やること:
2022年度の保険医療機関等への指導・監査の実施状況についての文章を、最後の文の次から書き進めてください。

2022年度 指導・監査等の実施状況
保険医療機関等取り消し18件
― 対前年度比8件の減少 ―
厚生労働省は、2022年度の「保険医療機関等の指導・監査等の実施状況」をまとめた。22年度に保険医療機関、保険薬局の指定取り消し処分を受けたのは、取り消し相当を含めて全国で18件、対前年度比8件減。保険医等の登録取り消しは、取り消し相当を含めて全国で14人、対前年度比2人減。指導・監査等の実施による返還金額は19億7261万円にのぼった。
日本の医療は、そのほとんどが保険診療である。医療機関や薬局は、厚労省の地方厚生(支)局長に保険医療機関等の申請をして、指定を受ける。医師、歯科医師、薬剤師も、登録の手続きにより、保険医等として保険診療に従事できる。
行政当局は、保険診療が常時適正に実施されているか指導・監査等を行う。極端で悪質な不正の場合には、保険医療機関等や保険医等を取り消す。処分を受けた医療機関等、医師等は処分期間中、保険診療ができない。処分前すでに廃止、登録抹消をしていても、「取り消し相当」として同様の取り扱いを受ける。
22年度の保険医療機関等の指導・監査等の実施状況をみると、保険医療機関等と保険医等、合わせて次のとおりとなっている。▽個別指導1505件 ▽新規個別指導6742件 ▽適時調査2303件 ▽監査52件。新型コロナウイルス感染症の感染防止対策を十分に講じるとともに、地域の医療提供体制の維持に配慮した上で実施。新規個別指導については、2021年度以前の未実施分も含めて実施することとしたため、いずれも対前年度比で増加している。

抜き出した資料:
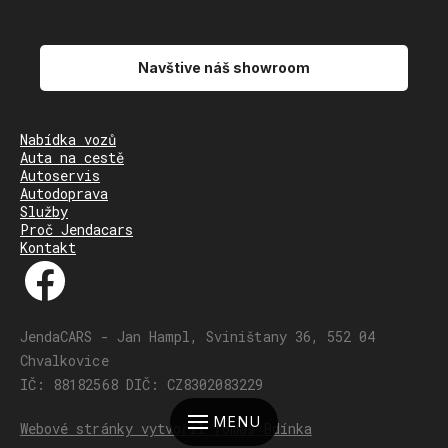
Navštive náš showroom
Nabídka vozů
Auta na cestě
Autoservis
Autodoprava
Služby
Proč Jendacars
Kontakt
JendaCARS - Jan Hampl, Sviništany 36, 552 04
Chvalkovice
IČ: 88182568 DIČ: CZ8302083229
MENU
Webové stránky vytvořil Tomáš Bdínka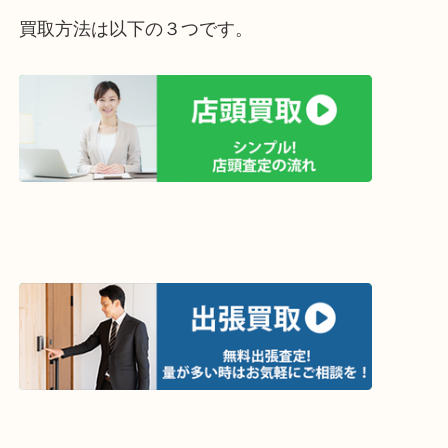
ライン査定始めました☆お友だち登録お願いします
↓スマホでご覧頂いている方はこちらをタップ↓
↓パソコンでご覧頂いている方は、こちらをスマホ
って下さい↓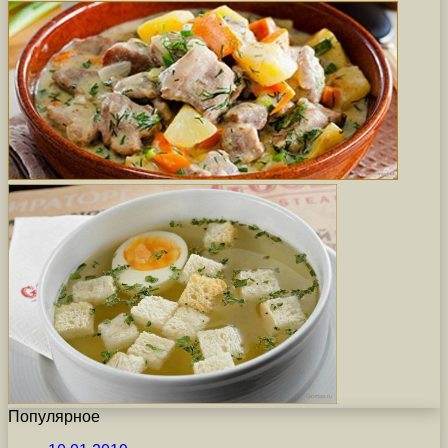
Популярное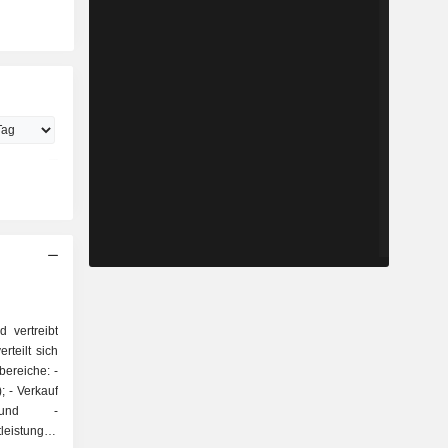
d vertreibt
rteilt sich
bereiche: -
auf
- und -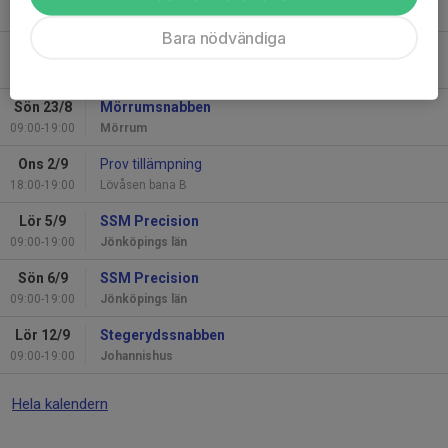
09:00-19:00
Lövåsen
Bara nödvändiga
Sön 23/8
SM Hagel
09:00-19:00
Lövåsen
Sön 23/8
Mörrumsnabben
09:00-19:00
Mörrum
Ons 2/9
Prov tillämpning
18:00-19:00
Lövåsen bana B
Lör 5/9
SSM Precision
09:00-19:00
Jönköpings län
Sön 6/9
SSM Precision
09:00-19:00
Jönköpings län
Lör 12/9
Stegerydssnabben
09:00-19:00
Johannishus
Hela kalendern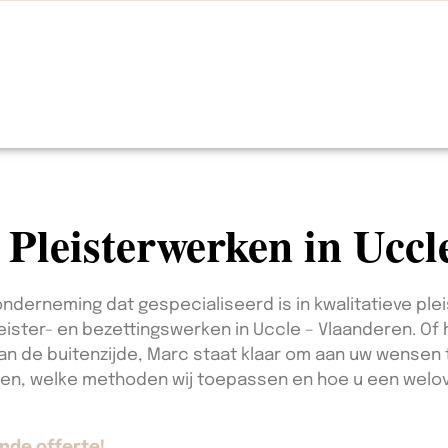
n Pleisterwerken in Ucc
onderneming dat gespecialiseerd is in kwalitatieve ple
pleister- en bezettingswerken in Uccle – Vlaanderen. Of
van de buitenzijde, Marc staat klaar om aan uw wensen t
nen, welke methoden wij toepassen en hoe u een wel
nde offerte!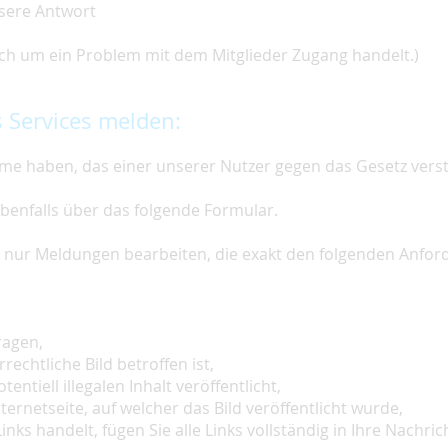
nsere Antwort
 sich um ein Problem mit dem Mitglieder Zugang handelt.)
 Services melden:
e haben, das einer unserer Nutzer gegen das Gesetz vers
ebenfalls über das folgende Formular.
ir nur Meldungen bearbeiten, die exakt den folgenden Anfo
ragen,
rechtliche Bild betroffen ist,
tentiell illegalen Inhalt veröffentlicht,
ternetseite, auf welcher das Bild veröffentlicht wurde,
inks handelt, fügen Sie alle Links vollständig in Ihre Nachrich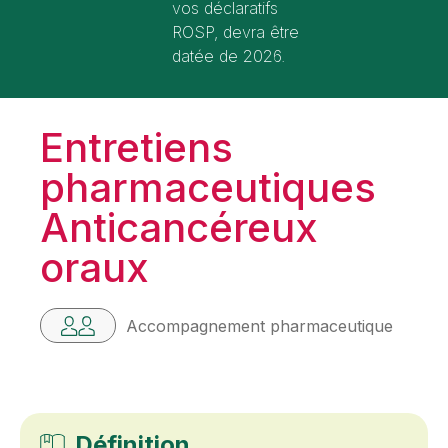
vos déclaratifs
ROSP, devra être
datée de 2026.
Entretiens
pharmaceutiques
Anticancéreux
oraux
Accompagnement pharmaceutique
Définition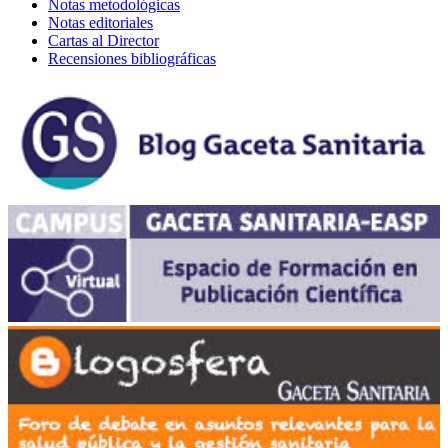
Notas metodológicas
Notas editoriales
Cartas al Director
Recensiones bibliográficas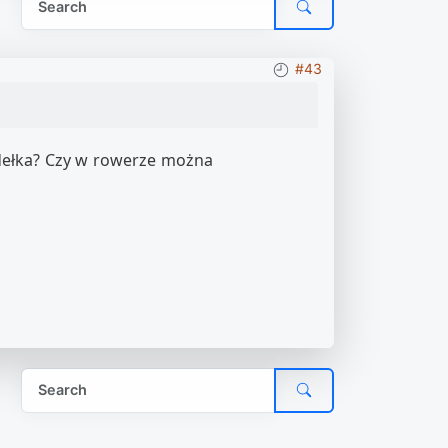
#43
odełka? Czy w rowerze można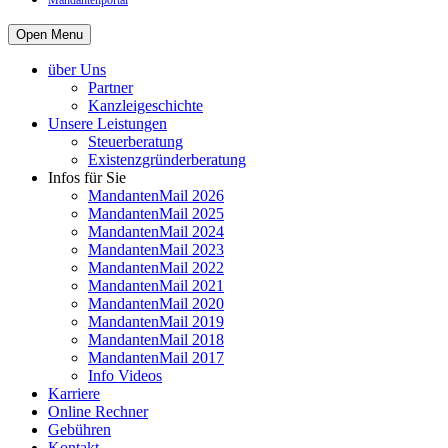
Mandantenportal
Open Menu
über Uns
Partner
Kanzleigeschichte
Unsere Leistungen
Steuerberatung
Existenzgründerberatung
Infos für Sie
MandantenMail 2026
MandantenMail 2025
MandantenMail 2024
MandantenMail 2023
MandantenMail 2022
MandantenMail 2021
MandantenMail 2020
MandantenMail 2019
MandantenMail 2018
MandantenMail 2017
Info Videos
Karriere
Online Rechner
Gebühren
Kontakt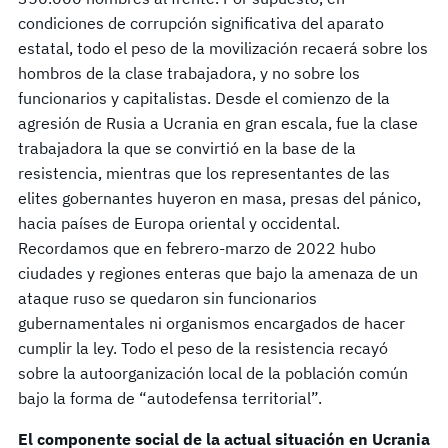
condiciones de corrupción significativa del aparato
estatal, todo el peso de la movilización recaerá sobre los
hombros de la clase trabajadora, y no sobre los
funcionarios y capitalistas. Desde el comienzo de la
agresión de Rusia a Ucrania en gran escala, fue la clase
trabajadora la que se convirtió en la base de la
resistencia, mientras que los representantes de las
elites gobernantes huyeron en masa, presas del pánico,
hacia países de Europa oriental y occidental.
Recordamos que en febrero-marzo de 2022 hubo
ciudades y regiones enteras que bajo la amenaza de un
ataque ruso se quedaron sin funcionarios
gubernamentales ni organismos encargados de hacer
cumplir la ley. Todo el peso de la resistencia recayó
sobre la autoorganización local de la población común
bajo la forma de “autodefensa territorial”.
El componente social de la actual situación en Ucrania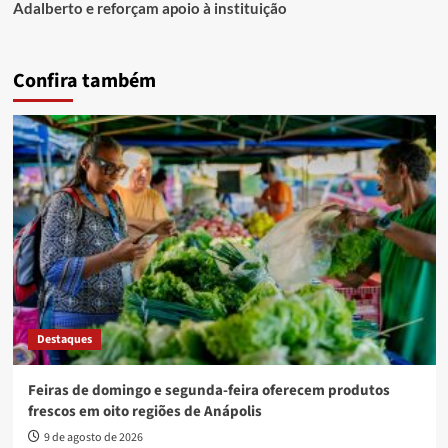
Adalberto e reforçam apoio à instituição
Confira também
Destaques
Feiras de domingo e segunda-feira oferecem produtos
frescos em oito regiões de Anápolis
9 de agosto de 2026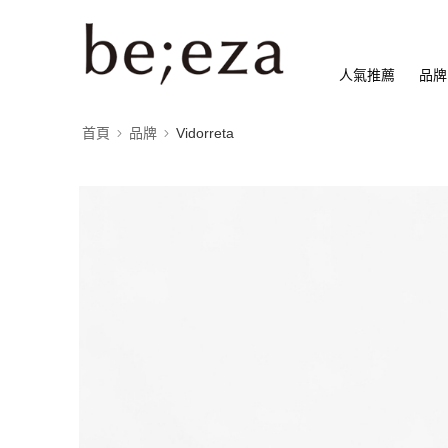
人氣推薦
品牌
首頁
品牌
Vidorreta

作業の結果:
監査の結果、取り消し・取り消し相当の処分を受けたのは、全国で保険医療機関等が18件、保険医等が14人だった。また、保険医療機関等取り消し18件のうち、不正発覚のきっかけとなったのは、保険者や医療機関従事者、医療費通知に基づく被保険者等からの情報提供によるものが12件で半数以上を占めた。
診療報酬・調剤報酬請求のうち、詐欺や不法行為にあたるのが不正請求。不正のおもな形態は次のとおり。
▽架空請求=実際に診療していない者に対し、診療したように請求 ▽付け増し請求=診療行為の回数・日数、数量、内容等を実際に行ったものより多く請求
▽振替請求=実際に行った診療内容を、保険点数の高い他の診療内容に振り替えて請求 ▽二重請求=自費診療を行って患者から費用を受領しているにもかかわらず、保険でも診療報酬を請求 ▽その他の請求=医師数、看護師数等が医療法の標準数を満たしていないにもかかわらず、入院基本料を減額せずに請求―など。
指導・監査の結果、不正または不当請求が確認され、返還された金額は、19億7261万円にのぼった。内訳は、指導で10億1632万円、適時調査で8億345万円、監査で1億5283万円となっている。